La Société Suisse de Nutrition (SSN) vient de présenter les nouvelles recommandations alimentaires dans le cadre de son congrès national à Berne.
Entre les lignes de cette nouvelle bible du mangeur helvétique, la santé et la durabilité, enfin dûment intégrées, ont servi de fil rouge. Les précédentes pyramides dataient de 1998, 2005 et 2011, et il aura fallu plus d’une décennie pour que des experts en nutrition accouchent de celle-ci, en commençant par y injecter la masse des données scientifiques récentes et les interactions mieux connues entre l’alimentation et les grandes maladies non transmissibles de l’époque. La prévention des maladies cardiovasculaires, des cancers, du diabète et de l’obésité est ainsi au cœur de cette nouvelle diète idéale. Une vingtaine de chercheurs du CHUV et de l’Université de Lausanne y ont travaillé avec le professeur Pedro Marques-Vidal.
Pour certains ingrédients, les données sont claires – une consommation excessive de viande rouge augmente les risques de cancer colorectal – d’autres ont des effets plus disputés, à l’instar de la viande blanche. En outre, s’il est clair que les omega 3 du poisson contribuent à prévenir les maladies cardiovasculaires, comment tenir compte de l’impact de la pêche sur l’environnement? La volonté d’intégrer la durabilité dans le calcul ajoute clairement une difficulté à l’exercice, dessinant tour à tour des synergies et des conflits entre santé et durabilité. Mais aussi, pour évoquer le poisson, de quelles méthodes de pêche ou d’élevage, voire de quelles espèces parle-t-on? La société zurichoise Intep, spécialisée dans la gestion de l’environnement et des ressources, a apporté son éclairage en termes de climat, d’émissions, de consommation d’eau et d’énergie, des effets de la production agricole et de la transformation, de l’emballage et du transport. 44 catégories et 115 produits ont été analysés pour leur bilan écologique.

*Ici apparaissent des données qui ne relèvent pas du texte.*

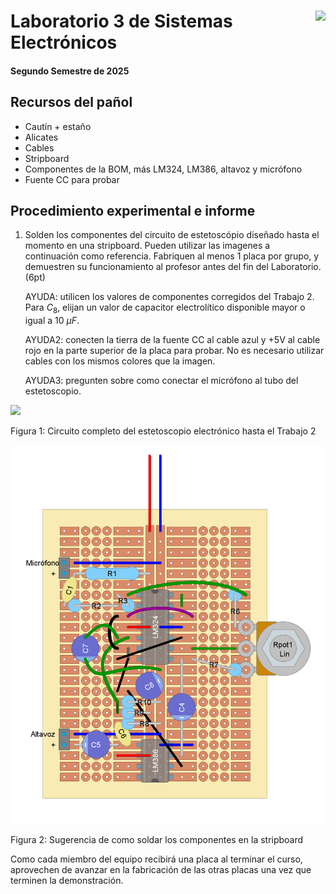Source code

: # <img src="https://julianodb.github.io/SISTEMAS_ELECTRONICOS_PARA_INGENIERIA_BIOMEDICA/img/logo_fing.png?raw=true" align="right" height="45"> Laboratorio 3 de Sistemas Electrónicos
#### Segundo Semestre de 2025

## Recursos del pañol

- Cautín + estaño
- Alicates
- Cables
- Stripboard
- Componentes de la BOM, más LM324, LM386, altavoz y micrófono
- Fuente CC para probar

## Procedimiento experimental e informe

1. Solden los componentes del circuito de estetoscópio diseñado hasta el momento en una stripboard. Pueden utilizar las imagenes a continuación como referencia. Fabriquen al menos 1 placa por grupo, y demuestren su funcionamiento al profesor antes del fin del Laboratorio. (6pt)

    AYUDA: utilicen los valores de componentes corregidos del Trabajo 2. Para $C_8$, elijan un valor de capacitor electrolítico disponible mayor o igual a $10\ \mu F$.

    AYUDA2: conecten la tierra de la fuente CC al cable azul y +5V al cable rojo en la parte superior de la placa para probar. No es necesario utilizar cables con los mismos colores que la imagen.

    AYUDA3: pregunten sobre como conectar el micrófono al tubo del estetoscopio.

<img src="https://julianodb.github.io/electronic_circuits_diagrams/T2_stethoscope_so_far.png" width="800">

Figura 1: Circuito completo del estetoscopio electrónico hasta el Trabajo 2

![21_1](../img/stethoscope.png)

Figura 2: Sugerencia de como soldar los componentes en la stripboard

Como cada miembro del equipo recibirá una placa al terminar el curso, aprovechen de avanzar en la fabricación de las otras placas una vez que terminen la demonstración.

Enfin, la nécessité d’agréger une telle quantité de paramètres, volontiers contradictoires, a nécessité la création d’un logiciel d’optimisation par la société marseillaise spécialisée MS-Nutrition. Parmi les nouveautés de la pyramide 2024, les quatrième et cinquième étages ont été scindés en deux pour mettre sur le même plan, tout en les distinguant, les laitages, yaourts et fromages et le groupe renommé «Légumineuses, œufs, viandes et autres». Le steak – la viande rouge plus précisément – a en effet disparu du tableau, «ce qui ne signifie pas qu’il faille l’exclure totalement», nuance Véronique Guerne, qui a supervisé le projet à l’Office fédéral de la Sécurité alimentaire et des Affaires vétérinaires (OSAV). On peut l’inclure dans un régime diversifié en prenant garde à ne pas dépasser cinquante grammes et deux à trois doses hebdomadaires.
Pour des considérations analogues de santé, les boissons sucrées, confiseries et autres snacks industriels figurent tout en haut de la pyramide, réduits à la portion congrue. Les considérations environnementales ont par ailleurs dicté l’élimination des bouteilles en PET, remplacées par une carafe et une gourde, alors que les cinq portions quotidiennes idéales de fruits et légumes sont représentées par des variétés cultivées chez nous, du brocoli à la betterave, plutôt que par d’exotiques bananes. Quant au jus de fruits, il a disparu du tableau, surtout pour sa teneur en sucre, tandis que les laits végétaux et autres substituts n’apparaissent pas, Pedro Marques-Vidal soulignant l’absence d’une vision claire de leurs effets sur la santé. Si tous diffèrent dans leur composition, ils n’apportent aucun calcium, contrairement aux vrais laitages. Et on n’a pas davantage d’assurances quant à la manière dont leurs éventuels additifs sont assimilés.